Controversial Alzheimer’s drug faces critical test before FDA panel

A federal panel will decide Friday whether to recommend approval of a controversial but potentially promising Alzheimers drug, which would be the first to come to market in nearly two decades.

The drug, aducanumab, would not stop or reverse dementia, but some evidence suggests it can slow the progression of memory and thinking problems in people with mild or early symptoms of cognitive decline, giving them a little extra time before they develop Alzheimer’s. It would be the first medication to do so by attacking the core biology of Alzheimer’s disease.

Many Alzheimer’s experts, however, are skeptical that aducanumab, made by Biogen, has exhibited strong enough evidence that it can slow cognitive decline. The drug, given as a monthly intravenous infusion — would also be costly, about $50,000 a year. And some experts say that it would be challenging for doctors trying to appropriately prescribe and monitor its use and that approval of such a drug would make it less likely that patients would participate in studies for other Alzheimer’s drugs that might ultimately work better.

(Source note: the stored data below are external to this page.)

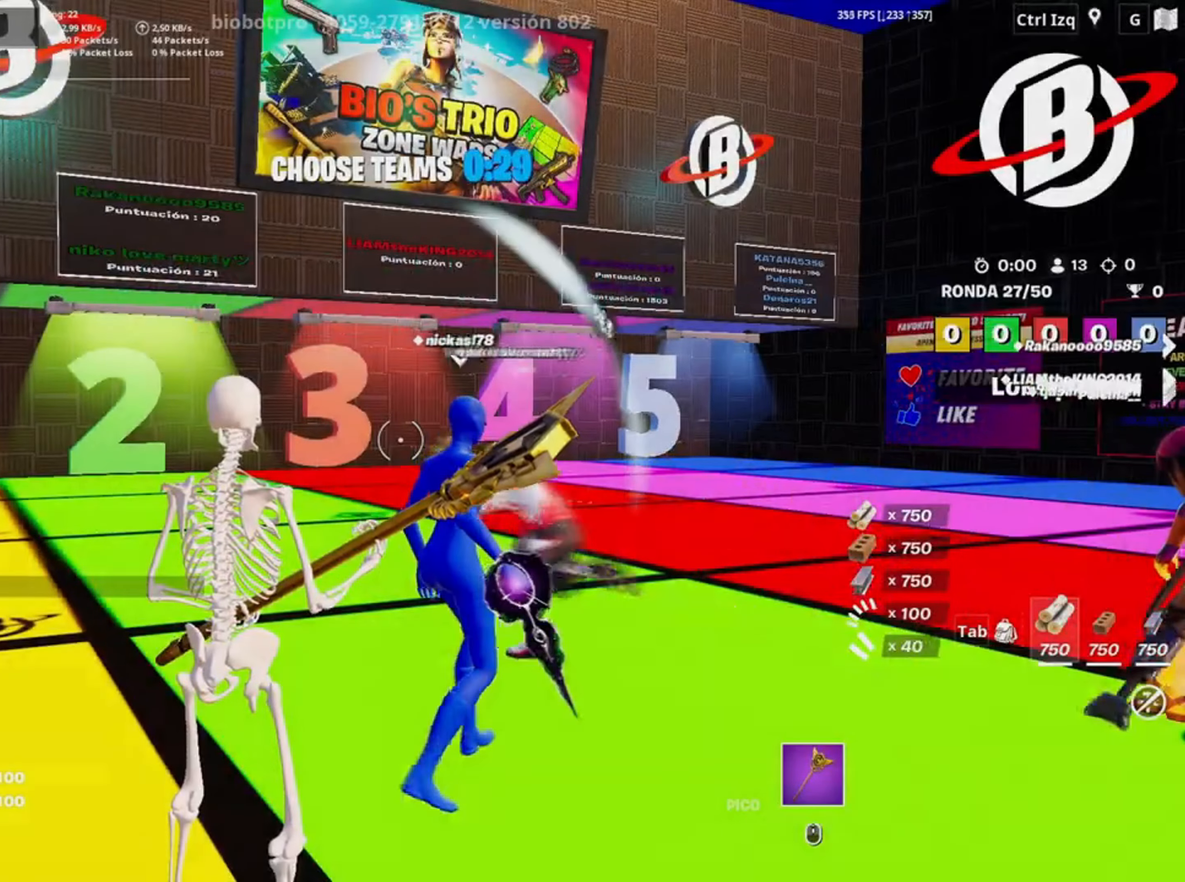
{"keys": [], "mouse": [], "events": []}
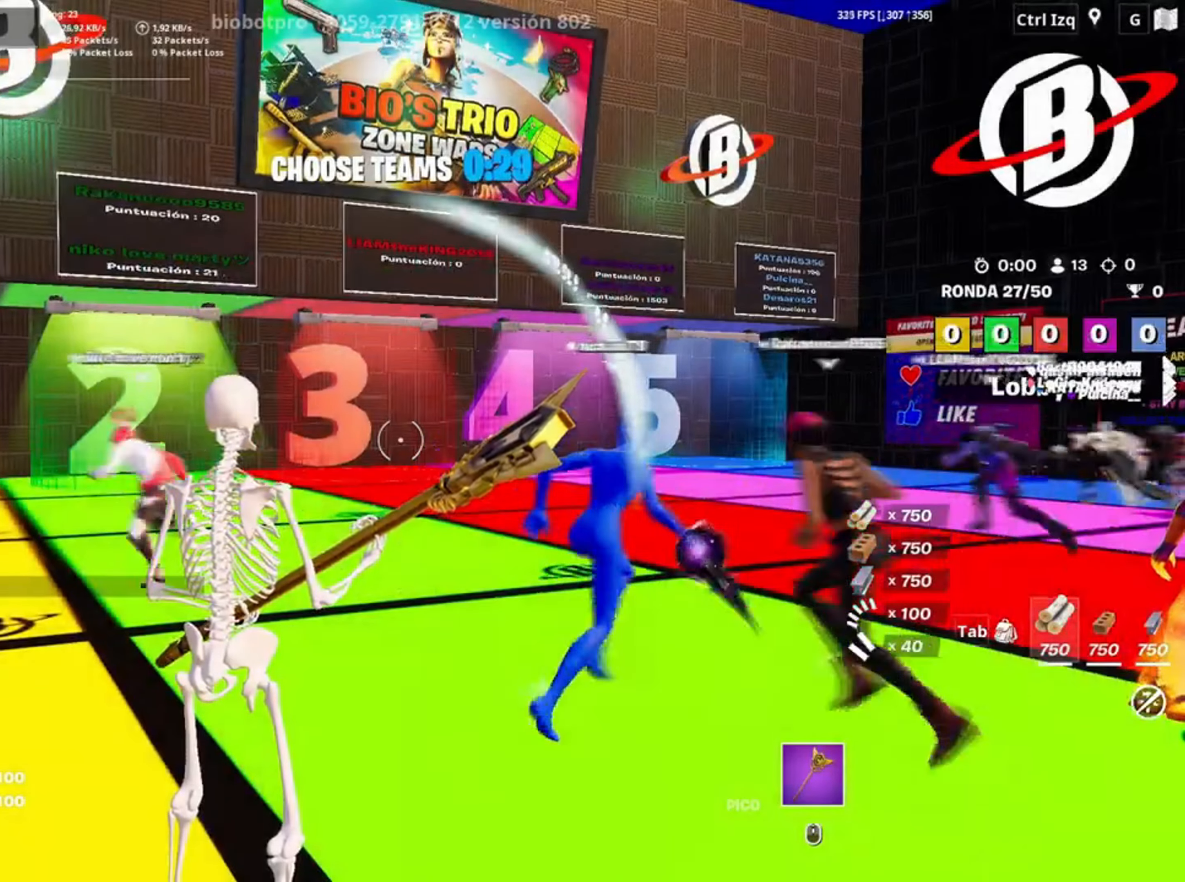
{"keys": ["w"], "mouse": [], "events": [[217, "w", "down"]]}
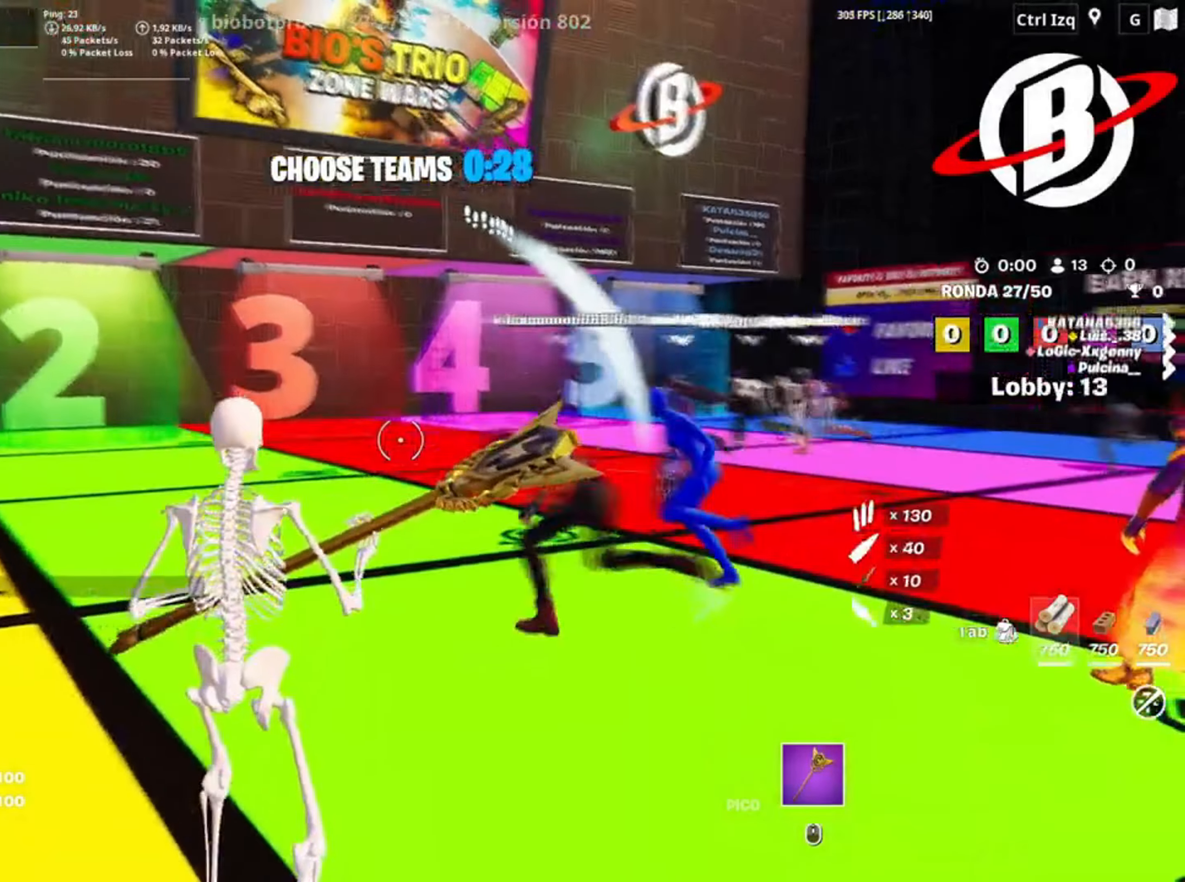
{"keys": ["d", "w"], "mouse": [], "events": [[217, "v", "down"], [300, "v", "up"], [450, "d", "down"]]}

The drug’s path through clinical trials has been rocky, with only one of two Phase 3 trials showing positive results — and those results emerged only from an analysis of additional data after the trials were stopped in March 2019 by an independent data monitoring committee because the drug didn’t appear to be working.

Several experts, including a Mayo Clinic neurologist who was a site investigator for an aducanumab trial, have said that the evidence is too weak for the drug to warrant approval now and that another rigorous clinical trial should be conducted before a decision is made on whether the drug should be made available.

The panel, a committee of medical experts that advises the Food and Drug Administration, will review evidence of the effectiveness and safety of aducanumab. If it endorses the drug Friday, that would not guarantee its approval, but the FDA often follows the recommendations of its advisory panels.

Documents posted by the FDA in advance of the hearing gave the impression that most of the agency’s reviewers were satisfied that data from the successful trial was strong and that safety issues, which mostly involved a type of brain swelling, were manageable.